What you need to do: The line containing "16: (294, 137, 2.71)" marks the end: output every line of the data up to it, and that line too, exactly as written.

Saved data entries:
* * * * * * * * *

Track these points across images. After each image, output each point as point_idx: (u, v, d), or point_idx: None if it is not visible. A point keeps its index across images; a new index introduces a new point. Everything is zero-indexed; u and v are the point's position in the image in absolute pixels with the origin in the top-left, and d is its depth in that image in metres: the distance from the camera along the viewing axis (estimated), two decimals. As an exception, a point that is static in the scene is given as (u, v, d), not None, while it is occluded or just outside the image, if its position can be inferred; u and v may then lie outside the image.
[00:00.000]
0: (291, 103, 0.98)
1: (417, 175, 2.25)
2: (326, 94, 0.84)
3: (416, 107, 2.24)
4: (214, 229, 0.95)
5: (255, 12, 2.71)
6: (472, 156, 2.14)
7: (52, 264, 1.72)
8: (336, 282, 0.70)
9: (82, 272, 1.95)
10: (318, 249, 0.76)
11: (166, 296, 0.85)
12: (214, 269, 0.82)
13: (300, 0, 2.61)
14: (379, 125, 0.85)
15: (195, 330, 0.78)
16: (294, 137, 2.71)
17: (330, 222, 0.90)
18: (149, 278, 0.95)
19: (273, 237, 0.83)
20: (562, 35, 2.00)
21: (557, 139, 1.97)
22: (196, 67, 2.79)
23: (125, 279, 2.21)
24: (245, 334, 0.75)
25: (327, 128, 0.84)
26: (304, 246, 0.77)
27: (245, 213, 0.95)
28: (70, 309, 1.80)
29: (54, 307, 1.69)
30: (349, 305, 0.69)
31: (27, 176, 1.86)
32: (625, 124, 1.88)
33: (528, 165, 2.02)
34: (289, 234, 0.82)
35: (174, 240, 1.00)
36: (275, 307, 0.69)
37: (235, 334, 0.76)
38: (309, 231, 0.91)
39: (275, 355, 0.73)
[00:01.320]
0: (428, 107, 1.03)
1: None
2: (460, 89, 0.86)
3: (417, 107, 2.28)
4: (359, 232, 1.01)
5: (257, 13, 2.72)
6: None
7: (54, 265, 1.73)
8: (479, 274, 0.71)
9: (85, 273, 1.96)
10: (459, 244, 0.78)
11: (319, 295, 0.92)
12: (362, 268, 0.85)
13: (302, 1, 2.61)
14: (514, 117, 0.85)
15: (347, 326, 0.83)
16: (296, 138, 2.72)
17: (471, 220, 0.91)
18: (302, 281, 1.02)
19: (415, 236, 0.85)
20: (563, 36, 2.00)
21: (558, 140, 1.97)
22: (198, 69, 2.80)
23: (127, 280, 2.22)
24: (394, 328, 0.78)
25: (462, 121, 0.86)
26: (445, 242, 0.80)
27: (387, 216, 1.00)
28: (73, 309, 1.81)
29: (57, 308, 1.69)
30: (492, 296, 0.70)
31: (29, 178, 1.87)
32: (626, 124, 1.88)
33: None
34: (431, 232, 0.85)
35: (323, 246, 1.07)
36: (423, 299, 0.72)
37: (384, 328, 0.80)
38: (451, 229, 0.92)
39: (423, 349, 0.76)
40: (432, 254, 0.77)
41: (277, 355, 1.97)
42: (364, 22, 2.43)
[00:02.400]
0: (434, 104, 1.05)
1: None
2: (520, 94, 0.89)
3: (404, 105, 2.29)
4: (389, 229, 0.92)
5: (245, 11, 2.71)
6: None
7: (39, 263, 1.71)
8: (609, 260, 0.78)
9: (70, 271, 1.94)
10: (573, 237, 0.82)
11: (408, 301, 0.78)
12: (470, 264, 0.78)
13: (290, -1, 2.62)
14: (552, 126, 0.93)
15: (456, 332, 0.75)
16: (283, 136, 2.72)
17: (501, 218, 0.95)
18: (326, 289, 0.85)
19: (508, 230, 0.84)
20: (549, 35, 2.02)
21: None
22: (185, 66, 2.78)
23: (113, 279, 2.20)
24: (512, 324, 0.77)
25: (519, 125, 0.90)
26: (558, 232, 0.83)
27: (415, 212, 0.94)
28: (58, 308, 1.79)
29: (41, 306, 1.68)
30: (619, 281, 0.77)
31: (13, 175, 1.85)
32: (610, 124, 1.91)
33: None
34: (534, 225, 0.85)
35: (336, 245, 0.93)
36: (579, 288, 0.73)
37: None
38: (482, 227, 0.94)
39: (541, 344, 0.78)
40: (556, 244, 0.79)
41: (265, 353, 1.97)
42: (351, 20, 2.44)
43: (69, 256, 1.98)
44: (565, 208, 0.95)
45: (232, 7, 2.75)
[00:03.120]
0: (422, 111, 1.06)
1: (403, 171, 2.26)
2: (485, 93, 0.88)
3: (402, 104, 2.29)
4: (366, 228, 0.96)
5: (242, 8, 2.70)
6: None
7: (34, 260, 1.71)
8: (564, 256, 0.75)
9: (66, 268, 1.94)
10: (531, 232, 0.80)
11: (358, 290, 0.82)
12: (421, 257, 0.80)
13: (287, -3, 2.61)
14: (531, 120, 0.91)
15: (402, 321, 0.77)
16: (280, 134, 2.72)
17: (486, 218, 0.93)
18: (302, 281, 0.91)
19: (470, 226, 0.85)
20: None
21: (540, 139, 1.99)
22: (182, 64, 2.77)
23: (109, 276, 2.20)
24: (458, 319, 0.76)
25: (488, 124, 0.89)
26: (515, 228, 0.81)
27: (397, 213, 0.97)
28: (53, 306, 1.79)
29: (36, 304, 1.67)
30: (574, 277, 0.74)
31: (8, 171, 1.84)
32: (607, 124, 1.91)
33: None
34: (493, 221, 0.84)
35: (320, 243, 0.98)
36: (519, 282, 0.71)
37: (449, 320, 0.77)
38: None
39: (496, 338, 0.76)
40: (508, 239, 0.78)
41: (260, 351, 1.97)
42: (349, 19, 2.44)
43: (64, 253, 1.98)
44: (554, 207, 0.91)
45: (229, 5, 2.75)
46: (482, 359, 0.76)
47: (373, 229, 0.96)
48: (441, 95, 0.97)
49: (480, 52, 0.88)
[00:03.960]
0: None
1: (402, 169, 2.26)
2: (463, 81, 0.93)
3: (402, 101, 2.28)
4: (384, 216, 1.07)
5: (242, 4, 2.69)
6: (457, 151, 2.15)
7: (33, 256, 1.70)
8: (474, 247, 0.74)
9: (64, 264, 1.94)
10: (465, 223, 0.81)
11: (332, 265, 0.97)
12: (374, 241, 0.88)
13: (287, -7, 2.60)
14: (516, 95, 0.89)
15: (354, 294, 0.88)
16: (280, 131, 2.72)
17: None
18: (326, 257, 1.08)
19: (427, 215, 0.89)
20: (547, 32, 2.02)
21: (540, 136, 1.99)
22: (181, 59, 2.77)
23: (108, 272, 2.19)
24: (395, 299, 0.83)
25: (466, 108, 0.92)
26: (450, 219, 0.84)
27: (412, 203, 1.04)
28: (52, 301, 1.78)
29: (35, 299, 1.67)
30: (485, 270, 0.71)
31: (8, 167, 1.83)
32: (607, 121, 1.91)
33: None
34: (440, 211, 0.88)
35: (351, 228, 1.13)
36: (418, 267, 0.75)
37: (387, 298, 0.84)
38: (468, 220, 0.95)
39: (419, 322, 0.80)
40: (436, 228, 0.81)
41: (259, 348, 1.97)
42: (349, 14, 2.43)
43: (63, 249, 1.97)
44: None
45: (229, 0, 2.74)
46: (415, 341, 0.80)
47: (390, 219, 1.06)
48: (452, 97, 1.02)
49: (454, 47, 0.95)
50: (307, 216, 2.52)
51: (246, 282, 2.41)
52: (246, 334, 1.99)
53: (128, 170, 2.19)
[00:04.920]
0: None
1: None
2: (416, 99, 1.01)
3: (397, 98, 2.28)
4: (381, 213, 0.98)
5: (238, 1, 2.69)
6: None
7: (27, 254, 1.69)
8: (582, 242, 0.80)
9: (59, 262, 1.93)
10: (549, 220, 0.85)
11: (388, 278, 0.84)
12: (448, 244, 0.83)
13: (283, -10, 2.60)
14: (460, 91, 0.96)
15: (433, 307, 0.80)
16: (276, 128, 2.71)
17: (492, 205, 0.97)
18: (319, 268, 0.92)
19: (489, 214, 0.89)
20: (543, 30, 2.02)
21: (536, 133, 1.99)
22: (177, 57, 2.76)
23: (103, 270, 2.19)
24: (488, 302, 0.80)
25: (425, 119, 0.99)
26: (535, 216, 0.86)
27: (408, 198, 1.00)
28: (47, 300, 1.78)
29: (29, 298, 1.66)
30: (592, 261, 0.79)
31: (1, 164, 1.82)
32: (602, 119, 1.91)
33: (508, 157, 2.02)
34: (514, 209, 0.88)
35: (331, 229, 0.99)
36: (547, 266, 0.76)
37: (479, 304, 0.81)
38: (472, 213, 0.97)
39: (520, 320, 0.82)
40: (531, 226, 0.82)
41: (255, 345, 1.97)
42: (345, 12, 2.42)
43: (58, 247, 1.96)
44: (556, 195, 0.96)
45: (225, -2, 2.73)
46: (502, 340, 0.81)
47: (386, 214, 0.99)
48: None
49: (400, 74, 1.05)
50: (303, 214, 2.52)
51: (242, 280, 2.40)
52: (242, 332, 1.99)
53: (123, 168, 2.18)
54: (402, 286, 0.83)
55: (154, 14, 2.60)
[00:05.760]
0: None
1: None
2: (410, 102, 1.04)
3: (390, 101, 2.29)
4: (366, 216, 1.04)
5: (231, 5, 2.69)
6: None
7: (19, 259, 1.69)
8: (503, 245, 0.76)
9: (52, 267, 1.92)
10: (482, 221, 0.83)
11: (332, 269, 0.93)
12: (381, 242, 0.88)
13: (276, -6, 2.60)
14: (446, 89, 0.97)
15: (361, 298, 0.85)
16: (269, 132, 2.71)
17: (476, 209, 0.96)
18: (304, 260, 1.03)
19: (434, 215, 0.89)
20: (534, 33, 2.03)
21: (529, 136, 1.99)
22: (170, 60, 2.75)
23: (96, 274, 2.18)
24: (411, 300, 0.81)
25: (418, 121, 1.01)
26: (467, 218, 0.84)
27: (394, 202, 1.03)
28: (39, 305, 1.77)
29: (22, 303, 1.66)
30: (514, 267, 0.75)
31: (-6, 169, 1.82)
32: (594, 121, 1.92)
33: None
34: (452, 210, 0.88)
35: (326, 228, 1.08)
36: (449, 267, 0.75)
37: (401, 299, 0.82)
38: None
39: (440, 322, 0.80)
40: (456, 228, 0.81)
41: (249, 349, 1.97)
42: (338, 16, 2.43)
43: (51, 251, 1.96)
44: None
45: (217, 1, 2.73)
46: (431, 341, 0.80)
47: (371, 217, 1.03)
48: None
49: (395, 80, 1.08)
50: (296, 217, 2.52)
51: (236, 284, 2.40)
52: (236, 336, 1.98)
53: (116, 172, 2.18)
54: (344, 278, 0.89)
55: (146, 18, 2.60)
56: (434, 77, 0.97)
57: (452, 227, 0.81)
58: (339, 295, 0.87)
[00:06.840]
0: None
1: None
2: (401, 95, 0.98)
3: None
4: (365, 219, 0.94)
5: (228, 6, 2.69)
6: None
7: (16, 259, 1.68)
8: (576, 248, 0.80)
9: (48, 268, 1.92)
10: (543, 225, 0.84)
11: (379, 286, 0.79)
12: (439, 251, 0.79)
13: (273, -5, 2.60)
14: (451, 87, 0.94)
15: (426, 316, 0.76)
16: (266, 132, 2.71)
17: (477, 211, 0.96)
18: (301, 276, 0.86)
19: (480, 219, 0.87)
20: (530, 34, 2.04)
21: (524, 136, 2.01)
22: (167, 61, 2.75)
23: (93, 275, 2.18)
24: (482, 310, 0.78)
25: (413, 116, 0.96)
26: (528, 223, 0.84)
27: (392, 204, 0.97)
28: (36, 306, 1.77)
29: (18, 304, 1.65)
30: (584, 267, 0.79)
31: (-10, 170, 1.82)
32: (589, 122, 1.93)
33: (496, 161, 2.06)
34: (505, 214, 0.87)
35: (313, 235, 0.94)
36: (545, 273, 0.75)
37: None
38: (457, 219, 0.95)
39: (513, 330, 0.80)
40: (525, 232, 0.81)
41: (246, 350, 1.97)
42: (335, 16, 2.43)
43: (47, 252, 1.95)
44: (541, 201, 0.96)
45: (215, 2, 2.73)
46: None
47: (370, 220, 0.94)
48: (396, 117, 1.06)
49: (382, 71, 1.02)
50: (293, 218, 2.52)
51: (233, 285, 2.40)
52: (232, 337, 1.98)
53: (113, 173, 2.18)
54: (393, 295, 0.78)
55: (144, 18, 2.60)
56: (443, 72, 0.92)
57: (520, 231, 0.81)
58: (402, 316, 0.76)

* * * * * * * * *

Completed exercise:
Track these points across images. After each image, output each point as point_idx: (u, v, d), or point_idx: None if it is not visible. A point keeps its index across images; a new index introduces a new point. Everything is zero-indexed; u and v are the point's position in the image in absolute pixels with the origin in the top-left, and d is its depth in that image in metres: the distance from the camera along the viewing axis (estimated), two decimals. As an exception, a point that is static in the scene is given as (u, v, d), not None, while it is occluded or just outside the image, if its position can be inferred; u and v may then lie outside the image.
[00:00.000]
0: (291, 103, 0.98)
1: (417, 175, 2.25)
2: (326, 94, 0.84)
3: (416, 107, 2.24)
4: (214, 229, 0.95)
5: (255, 12, 2.71)
6: (472, 156, 2.14)
7: (52, 264, 1.72)
8: (336, 282, 0.70)
9: (82, 272, 1.95)
10: (318, 249, 0.76)
11: (166, 296, 0.85)
12: (214, 269, 0.82)
13: (300, 0, 2.61)
14: (379, 125, 0.85)
15: (195, 330, 0.78)
16: (294, 137, 2.71)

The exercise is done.